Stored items
* * * * * * *

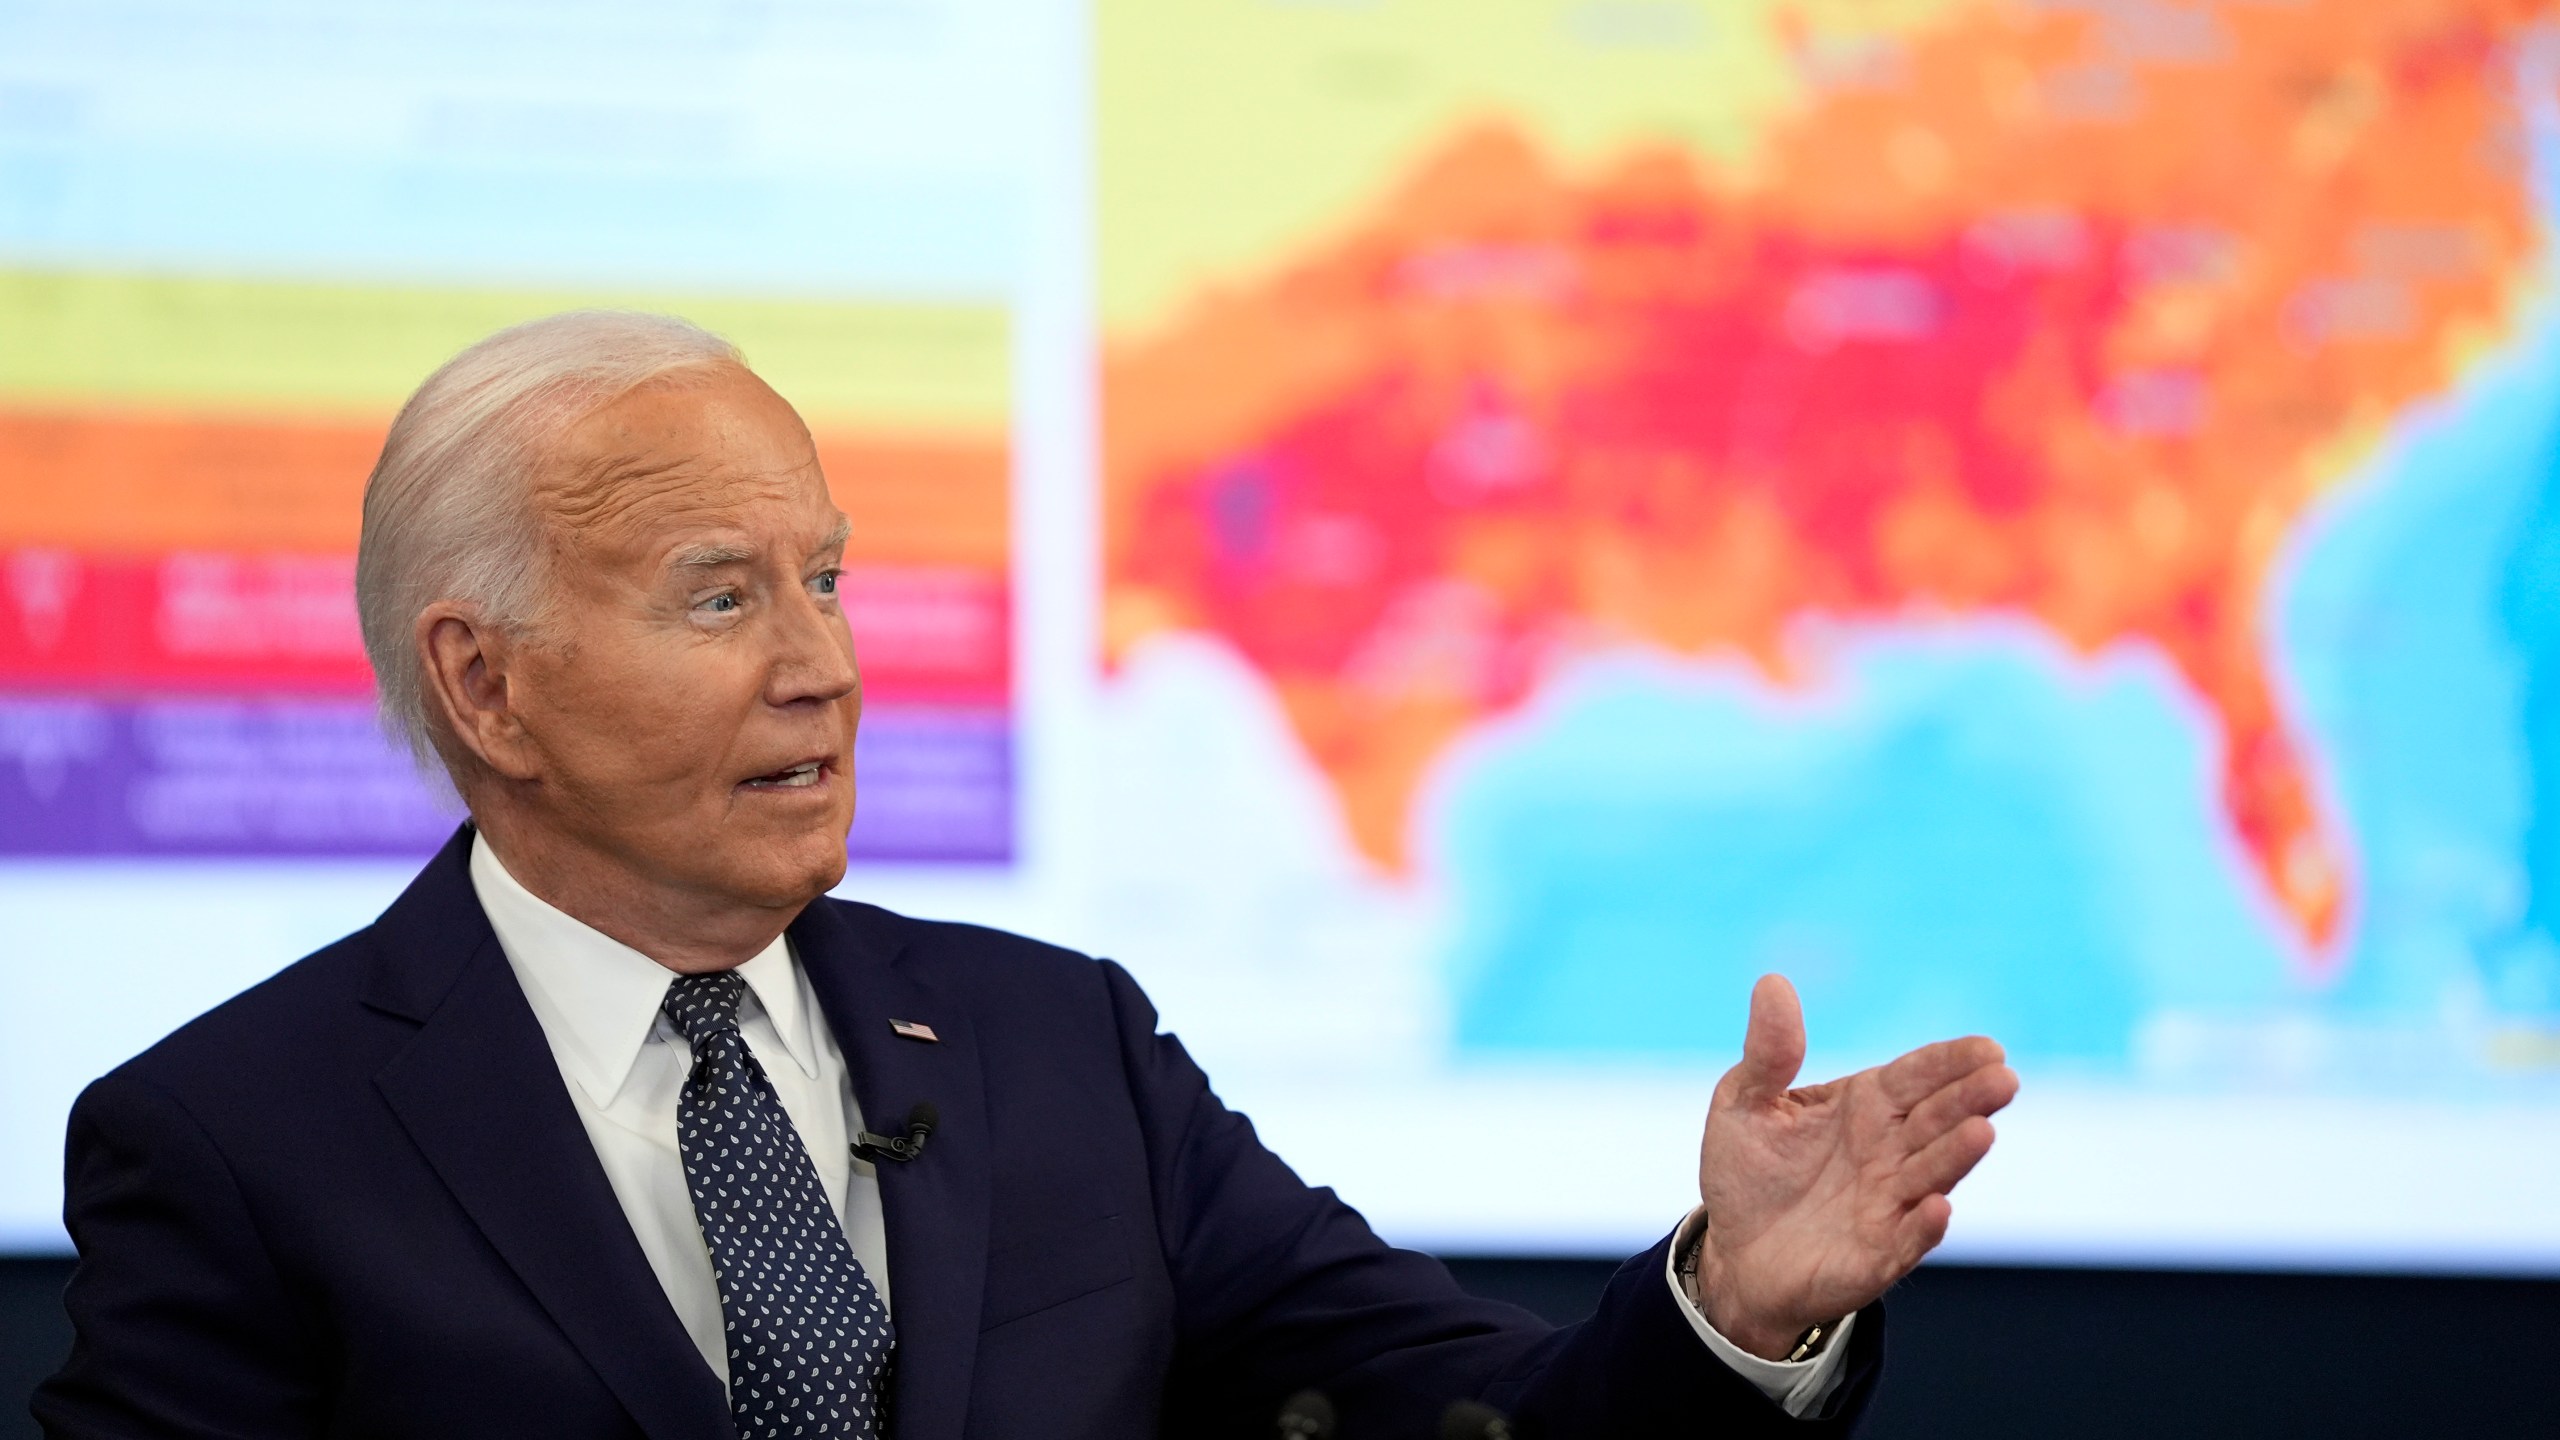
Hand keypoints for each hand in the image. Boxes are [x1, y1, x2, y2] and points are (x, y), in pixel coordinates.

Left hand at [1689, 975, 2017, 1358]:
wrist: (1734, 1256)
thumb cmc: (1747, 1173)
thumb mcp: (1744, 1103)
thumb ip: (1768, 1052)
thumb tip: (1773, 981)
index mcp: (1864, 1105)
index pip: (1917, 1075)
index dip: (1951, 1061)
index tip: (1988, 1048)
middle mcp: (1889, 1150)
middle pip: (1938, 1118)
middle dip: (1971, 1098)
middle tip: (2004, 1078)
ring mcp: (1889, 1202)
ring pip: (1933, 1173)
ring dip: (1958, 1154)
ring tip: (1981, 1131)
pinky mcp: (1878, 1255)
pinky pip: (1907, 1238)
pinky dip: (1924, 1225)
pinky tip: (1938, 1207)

* * * * * * *

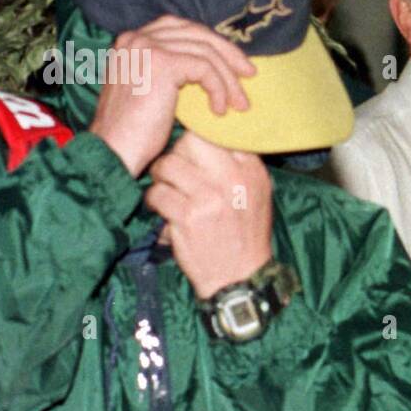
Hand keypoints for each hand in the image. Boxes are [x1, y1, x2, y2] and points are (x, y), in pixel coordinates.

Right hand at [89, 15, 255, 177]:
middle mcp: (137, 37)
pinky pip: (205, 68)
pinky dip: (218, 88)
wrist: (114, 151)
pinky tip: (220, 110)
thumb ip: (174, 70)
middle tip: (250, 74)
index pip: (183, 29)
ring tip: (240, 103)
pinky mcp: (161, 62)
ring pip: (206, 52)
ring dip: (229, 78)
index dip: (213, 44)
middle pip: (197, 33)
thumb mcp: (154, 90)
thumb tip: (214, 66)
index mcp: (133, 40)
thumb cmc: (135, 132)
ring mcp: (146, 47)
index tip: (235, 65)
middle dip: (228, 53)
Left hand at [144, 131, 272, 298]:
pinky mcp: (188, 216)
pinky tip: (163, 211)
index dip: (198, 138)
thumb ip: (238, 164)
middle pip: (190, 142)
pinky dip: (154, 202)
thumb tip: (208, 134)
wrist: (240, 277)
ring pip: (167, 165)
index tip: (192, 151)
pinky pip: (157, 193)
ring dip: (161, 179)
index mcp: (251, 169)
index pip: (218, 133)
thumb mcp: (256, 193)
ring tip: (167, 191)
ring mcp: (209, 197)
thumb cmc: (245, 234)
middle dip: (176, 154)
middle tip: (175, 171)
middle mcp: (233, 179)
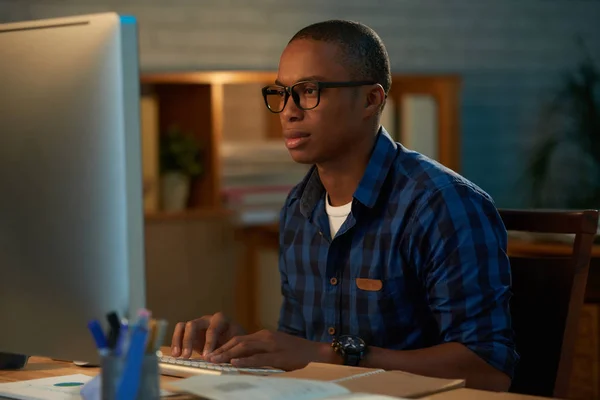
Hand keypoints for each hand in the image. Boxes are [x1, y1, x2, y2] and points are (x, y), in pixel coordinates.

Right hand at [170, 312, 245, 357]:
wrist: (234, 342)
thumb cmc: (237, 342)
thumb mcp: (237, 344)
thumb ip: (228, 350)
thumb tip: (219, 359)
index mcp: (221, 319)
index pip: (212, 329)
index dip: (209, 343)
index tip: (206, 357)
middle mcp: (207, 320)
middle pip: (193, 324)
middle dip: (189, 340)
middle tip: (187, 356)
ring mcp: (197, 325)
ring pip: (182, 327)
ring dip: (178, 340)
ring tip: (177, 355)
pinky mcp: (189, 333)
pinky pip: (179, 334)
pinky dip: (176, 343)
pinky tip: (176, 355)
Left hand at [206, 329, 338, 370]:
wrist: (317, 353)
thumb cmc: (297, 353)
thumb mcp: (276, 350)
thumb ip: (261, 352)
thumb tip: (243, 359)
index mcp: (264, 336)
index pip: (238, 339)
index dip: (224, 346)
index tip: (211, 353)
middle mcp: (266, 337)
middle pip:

* * * * * * *

▶ Exercise goal
In the entries above, find the line with "thumb tip: (208, 134)" and the line with "pinky mcp: (189, 333)". Write out exactly those two lines and every line between them, pictures excluded.

▶ Exercise response
thumb tip: (208, 134)
wrist: (240, 277)
ring pip: (167, 165)
index tip: (192, 151)
pinky pip: (157, 193)
ring dip: (161, 179)
index mcp: (251, 169)
index pip: (218, 133)
thumb mcp: (256, 193)
ring tip: (167, 191)
ring mcp: (209, 197)
thumb cmc: (245, 234)
middle dip: (176, 154)
middle tip: (175, 171)
middle mcp: (233, 179)
Hand keypoints for each hand in the image. Boxes are [x1, y1, x2, y2] and points are (x, y), in pixel coordinates.

Right hand at [170, 312, 245, 357]:
wrist: (234, 342)
thumb cmc: (237, 342)
thumb mcp: (237, 344)
thumb ip: (228, 350)
thumb tip: (219, 359)
index mcp: (221, 319)
index pip: (212, 329)
index dip: (209, 343)
index tip: (206, 357)
middle mcp: (207, 320)
middle pip: (193, 324)
middle dip: (189, 340)
middle tip: (187, 356)
ring mcp: (197, 325)
ring pip: (182, 327)
ring dip: (178, 340)
ring tip: (177, 355)
pinky mcp: (189, 333)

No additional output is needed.